**What is required:** Rewrite everything from the start of the data down to the line containing "What value does the 15 series have at 10?", with "legend" replaced by "key" and all else unchanged.

**Records from a data source:**
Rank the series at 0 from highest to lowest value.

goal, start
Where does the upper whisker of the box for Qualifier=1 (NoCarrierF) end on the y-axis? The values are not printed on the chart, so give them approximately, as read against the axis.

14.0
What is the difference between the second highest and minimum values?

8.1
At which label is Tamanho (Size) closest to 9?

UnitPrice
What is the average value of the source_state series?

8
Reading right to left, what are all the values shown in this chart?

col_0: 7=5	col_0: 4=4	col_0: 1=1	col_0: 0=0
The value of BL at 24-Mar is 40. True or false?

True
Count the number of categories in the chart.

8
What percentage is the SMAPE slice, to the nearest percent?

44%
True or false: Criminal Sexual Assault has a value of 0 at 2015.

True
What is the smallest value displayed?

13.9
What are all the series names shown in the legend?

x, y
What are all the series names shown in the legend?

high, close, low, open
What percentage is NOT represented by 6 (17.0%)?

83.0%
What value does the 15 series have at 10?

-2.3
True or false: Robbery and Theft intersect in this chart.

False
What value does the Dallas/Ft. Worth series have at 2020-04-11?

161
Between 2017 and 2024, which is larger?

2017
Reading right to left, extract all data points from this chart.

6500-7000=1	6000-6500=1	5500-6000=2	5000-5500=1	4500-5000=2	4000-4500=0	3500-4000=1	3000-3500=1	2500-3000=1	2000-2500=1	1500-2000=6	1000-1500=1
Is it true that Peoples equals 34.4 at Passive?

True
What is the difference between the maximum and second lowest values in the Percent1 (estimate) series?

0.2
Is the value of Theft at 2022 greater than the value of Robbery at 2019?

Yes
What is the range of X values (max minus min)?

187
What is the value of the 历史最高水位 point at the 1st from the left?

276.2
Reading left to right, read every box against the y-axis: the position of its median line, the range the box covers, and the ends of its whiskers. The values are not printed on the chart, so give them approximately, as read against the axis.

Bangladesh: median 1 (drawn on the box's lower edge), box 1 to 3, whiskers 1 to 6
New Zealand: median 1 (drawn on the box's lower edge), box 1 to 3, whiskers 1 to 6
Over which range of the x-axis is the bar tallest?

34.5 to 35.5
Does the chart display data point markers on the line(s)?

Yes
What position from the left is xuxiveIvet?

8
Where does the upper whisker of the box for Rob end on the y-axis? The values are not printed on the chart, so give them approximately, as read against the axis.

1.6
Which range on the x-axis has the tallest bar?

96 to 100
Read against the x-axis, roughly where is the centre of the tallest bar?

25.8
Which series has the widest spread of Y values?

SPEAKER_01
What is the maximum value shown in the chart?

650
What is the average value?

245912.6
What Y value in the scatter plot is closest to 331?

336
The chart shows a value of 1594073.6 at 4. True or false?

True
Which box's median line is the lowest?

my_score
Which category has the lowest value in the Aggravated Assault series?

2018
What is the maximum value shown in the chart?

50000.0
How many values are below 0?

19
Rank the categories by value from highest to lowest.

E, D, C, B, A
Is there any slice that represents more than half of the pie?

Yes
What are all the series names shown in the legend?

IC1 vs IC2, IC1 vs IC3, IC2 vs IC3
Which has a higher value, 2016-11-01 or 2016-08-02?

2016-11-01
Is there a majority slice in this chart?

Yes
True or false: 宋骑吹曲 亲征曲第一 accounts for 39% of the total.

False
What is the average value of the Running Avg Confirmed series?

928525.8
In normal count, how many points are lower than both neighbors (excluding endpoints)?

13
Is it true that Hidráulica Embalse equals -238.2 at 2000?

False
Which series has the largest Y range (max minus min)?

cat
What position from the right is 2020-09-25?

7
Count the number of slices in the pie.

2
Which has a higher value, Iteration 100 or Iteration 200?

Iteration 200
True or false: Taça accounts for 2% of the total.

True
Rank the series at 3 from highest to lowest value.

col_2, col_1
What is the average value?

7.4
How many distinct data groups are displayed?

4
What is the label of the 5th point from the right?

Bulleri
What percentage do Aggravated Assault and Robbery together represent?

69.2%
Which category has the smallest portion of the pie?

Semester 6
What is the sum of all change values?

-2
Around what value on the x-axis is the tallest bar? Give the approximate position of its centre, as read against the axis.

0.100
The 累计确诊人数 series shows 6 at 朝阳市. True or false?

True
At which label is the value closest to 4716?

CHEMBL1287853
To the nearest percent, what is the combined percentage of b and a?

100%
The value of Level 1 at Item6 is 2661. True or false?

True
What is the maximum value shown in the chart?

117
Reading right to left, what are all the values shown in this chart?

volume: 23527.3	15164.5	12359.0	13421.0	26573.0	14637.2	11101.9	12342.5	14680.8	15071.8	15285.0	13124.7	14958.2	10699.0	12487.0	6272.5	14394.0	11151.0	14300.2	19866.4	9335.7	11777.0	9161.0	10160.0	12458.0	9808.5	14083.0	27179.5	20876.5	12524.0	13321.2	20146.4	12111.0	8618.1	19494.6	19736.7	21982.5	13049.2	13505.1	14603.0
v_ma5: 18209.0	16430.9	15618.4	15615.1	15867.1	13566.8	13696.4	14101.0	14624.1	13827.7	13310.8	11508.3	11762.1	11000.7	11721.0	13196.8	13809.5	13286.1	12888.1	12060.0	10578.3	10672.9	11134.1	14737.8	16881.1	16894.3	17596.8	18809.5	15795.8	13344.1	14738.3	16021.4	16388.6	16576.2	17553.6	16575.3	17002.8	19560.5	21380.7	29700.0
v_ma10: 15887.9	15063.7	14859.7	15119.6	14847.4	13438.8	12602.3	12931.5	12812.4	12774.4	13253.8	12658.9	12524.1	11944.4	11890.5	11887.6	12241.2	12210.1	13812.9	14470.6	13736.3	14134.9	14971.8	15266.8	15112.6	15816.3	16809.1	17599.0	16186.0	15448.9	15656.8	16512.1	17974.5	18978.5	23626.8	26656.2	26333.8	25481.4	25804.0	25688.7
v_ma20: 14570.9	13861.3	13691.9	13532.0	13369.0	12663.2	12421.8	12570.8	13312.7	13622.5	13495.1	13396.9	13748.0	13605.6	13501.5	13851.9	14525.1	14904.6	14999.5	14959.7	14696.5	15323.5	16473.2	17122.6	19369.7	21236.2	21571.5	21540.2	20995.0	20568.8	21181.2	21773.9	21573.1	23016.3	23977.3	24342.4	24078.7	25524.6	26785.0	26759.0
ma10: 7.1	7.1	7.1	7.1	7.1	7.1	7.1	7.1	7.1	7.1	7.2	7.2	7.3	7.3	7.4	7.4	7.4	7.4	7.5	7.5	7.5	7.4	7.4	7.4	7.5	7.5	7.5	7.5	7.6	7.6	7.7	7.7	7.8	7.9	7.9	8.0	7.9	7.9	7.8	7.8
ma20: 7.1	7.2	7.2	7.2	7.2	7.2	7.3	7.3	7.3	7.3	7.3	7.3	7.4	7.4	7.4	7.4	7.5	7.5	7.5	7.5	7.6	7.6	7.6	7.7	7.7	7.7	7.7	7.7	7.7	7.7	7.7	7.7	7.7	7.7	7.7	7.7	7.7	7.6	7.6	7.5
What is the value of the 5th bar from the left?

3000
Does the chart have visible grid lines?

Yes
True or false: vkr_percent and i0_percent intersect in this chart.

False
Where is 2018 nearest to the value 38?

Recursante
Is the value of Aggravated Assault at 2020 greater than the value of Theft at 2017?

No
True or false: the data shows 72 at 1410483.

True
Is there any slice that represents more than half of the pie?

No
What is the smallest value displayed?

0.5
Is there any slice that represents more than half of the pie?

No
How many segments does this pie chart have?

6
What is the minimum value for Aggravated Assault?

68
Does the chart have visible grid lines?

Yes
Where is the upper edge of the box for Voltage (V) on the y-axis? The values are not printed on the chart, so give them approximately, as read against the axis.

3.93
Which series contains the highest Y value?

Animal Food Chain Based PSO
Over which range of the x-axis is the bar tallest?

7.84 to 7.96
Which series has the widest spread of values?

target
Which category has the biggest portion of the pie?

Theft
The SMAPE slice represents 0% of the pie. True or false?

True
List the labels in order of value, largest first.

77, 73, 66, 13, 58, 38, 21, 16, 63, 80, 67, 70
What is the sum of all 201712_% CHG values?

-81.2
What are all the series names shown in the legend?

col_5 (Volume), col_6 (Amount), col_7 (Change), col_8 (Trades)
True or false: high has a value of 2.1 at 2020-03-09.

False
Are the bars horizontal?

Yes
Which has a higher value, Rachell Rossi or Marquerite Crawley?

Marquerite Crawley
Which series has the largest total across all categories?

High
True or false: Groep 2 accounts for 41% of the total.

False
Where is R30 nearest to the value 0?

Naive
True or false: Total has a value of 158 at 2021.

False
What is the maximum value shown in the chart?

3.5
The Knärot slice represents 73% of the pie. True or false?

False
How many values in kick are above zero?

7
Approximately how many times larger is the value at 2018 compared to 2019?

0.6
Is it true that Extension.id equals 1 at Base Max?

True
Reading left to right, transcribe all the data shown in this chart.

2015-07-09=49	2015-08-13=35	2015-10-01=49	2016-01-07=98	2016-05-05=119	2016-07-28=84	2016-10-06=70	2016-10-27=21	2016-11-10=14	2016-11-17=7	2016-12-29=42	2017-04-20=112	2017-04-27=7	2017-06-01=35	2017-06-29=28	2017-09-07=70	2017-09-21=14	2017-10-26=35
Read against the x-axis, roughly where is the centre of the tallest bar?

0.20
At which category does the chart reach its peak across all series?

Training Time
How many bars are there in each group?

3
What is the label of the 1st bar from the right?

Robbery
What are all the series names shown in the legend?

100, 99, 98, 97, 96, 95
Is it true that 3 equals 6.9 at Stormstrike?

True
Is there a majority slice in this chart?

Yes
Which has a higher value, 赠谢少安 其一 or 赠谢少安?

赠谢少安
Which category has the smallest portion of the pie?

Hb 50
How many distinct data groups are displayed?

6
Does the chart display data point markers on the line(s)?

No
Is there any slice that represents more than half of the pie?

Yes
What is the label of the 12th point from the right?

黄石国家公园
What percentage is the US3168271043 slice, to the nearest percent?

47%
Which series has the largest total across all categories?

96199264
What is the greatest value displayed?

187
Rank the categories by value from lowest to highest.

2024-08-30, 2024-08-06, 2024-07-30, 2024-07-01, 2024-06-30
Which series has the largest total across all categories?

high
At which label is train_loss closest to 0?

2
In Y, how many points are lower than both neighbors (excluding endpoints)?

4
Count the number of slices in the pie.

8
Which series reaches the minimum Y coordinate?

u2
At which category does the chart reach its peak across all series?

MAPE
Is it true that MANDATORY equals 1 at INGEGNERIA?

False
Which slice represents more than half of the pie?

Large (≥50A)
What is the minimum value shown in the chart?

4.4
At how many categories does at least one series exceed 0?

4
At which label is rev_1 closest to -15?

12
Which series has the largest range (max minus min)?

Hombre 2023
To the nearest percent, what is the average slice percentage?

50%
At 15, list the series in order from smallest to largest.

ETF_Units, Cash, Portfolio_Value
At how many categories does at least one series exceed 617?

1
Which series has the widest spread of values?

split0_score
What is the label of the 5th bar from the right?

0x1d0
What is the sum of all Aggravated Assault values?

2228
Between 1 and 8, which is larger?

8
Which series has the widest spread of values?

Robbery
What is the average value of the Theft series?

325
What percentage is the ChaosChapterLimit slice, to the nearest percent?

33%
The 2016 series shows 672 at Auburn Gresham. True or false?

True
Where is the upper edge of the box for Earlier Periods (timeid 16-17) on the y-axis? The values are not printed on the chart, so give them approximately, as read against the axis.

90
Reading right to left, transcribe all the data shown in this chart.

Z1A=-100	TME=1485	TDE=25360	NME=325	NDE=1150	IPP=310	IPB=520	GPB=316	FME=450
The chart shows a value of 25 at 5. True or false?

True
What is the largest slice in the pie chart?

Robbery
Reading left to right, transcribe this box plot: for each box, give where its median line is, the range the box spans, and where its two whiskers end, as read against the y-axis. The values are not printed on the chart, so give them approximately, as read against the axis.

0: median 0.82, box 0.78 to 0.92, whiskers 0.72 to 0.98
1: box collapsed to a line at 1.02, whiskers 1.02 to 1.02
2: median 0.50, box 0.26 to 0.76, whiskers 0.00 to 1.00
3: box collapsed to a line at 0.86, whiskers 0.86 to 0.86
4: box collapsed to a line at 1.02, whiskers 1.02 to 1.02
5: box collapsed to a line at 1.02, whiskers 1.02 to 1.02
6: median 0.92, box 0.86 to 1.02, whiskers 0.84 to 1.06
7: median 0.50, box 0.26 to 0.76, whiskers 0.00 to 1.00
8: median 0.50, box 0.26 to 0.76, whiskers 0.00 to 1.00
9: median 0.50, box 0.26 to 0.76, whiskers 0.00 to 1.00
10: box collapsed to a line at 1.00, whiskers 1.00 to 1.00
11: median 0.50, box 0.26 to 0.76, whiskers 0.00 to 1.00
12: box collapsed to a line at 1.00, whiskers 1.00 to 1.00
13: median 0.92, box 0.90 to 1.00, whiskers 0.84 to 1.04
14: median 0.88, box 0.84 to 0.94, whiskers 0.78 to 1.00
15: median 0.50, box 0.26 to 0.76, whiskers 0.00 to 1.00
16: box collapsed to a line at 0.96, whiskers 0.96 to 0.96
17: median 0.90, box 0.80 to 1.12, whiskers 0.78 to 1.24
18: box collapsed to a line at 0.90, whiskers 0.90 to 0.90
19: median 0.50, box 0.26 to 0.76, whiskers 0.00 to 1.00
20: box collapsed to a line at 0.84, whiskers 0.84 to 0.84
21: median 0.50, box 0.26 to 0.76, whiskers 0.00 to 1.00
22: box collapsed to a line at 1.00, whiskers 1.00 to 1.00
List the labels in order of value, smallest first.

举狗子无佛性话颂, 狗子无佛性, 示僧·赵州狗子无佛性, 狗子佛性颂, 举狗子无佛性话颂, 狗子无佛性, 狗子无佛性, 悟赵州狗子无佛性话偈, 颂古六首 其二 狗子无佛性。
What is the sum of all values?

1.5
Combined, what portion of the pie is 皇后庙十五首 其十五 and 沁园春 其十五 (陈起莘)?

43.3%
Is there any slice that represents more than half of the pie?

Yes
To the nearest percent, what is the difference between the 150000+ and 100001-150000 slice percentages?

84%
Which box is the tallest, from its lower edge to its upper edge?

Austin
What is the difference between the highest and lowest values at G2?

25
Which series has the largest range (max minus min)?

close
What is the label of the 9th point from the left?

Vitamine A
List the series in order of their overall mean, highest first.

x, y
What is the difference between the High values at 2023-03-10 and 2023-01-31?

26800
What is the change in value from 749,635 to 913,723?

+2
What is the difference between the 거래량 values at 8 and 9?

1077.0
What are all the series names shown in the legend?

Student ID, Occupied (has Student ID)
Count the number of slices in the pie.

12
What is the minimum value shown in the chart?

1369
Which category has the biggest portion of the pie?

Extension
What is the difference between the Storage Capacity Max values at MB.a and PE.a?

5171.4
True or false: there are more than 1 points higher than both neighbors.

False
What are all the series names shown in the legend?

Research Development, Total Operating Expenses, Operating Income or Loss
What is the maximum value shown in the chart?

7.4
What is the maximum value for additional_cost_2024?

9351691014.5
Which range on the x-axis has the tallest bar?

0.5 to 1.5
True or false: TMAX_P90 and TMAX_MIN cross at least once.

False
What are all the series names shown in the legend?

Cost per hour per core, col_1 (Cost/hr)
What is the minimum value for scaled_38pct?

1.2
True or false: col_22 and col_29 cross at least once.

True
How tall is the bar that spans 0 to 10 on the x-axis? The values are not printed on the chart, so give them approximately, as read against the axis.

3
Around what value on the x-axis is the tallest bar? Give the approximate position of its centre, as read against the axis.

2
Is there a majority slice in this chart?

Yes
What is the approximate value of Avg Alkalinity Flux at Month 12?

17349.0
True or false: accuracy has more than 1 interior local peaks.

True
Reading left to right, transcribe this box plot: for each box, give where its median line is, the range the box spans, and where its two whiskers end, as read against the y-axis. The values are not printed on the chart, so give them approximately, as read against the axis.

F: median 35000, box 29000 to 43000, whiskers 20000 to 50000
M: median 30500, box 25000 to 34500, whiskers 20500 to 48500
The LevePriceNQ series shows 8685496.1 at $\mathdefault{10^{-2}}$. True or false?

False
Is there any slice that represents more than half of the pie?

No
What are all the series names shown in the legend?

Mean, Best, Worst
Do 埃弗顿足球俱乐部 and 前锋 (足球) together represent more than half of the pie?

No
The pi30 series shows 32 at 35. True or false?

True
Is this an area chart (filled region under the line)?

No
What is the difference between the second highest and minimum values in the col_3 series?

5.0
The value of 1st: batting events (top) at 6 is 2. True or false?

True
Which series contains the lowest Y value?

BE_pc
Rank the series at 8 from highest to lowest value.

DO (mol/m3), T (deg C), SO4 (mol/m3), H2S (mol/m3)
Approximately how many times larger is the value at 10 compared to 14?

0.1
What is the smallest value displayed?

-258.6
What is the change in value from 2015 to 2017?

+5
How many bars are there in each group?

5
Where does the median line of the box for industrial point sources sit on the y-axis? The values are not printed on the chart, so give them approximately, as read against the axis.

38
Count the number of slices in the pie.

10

**Task output:**
Rank the series at 0 from highest to lowest value.

goal, start
Where does the upper whisker of the box for Qualifier=1 (NoCarrierF) end on the y-axis? The values are not printed on the chart, so give them approximately, as read against the axis.

14.0
What is the difference between the second highest and minimum values?

8.1
At which label is Tamanho (Size) closest to 9?

UnitPrice
What is the average value of the source_state series?

8
Reading right to left, what are all the values shown in this chart?

col_0: 7=5	col_0: 4=4	col_0: 1=1	col_0: 0=0
The value of BL at 24-Mar is 40. True or false?

True
Count the number of categories in the chart.

8
What percentage is the SMAPE slice, to the nearest percent?

44%
True or false: Criminal Sexual Assault has a value of 0 at 2015.

True
What is the smallest value displayed?

13.9
What are all the series names shown in the key?

x, y
What are all the series names shown in the key?

high, close, low, open
What percentage is NOT represented by 6 (17.0%)?

83.0%
What value does the 15 series have at 10?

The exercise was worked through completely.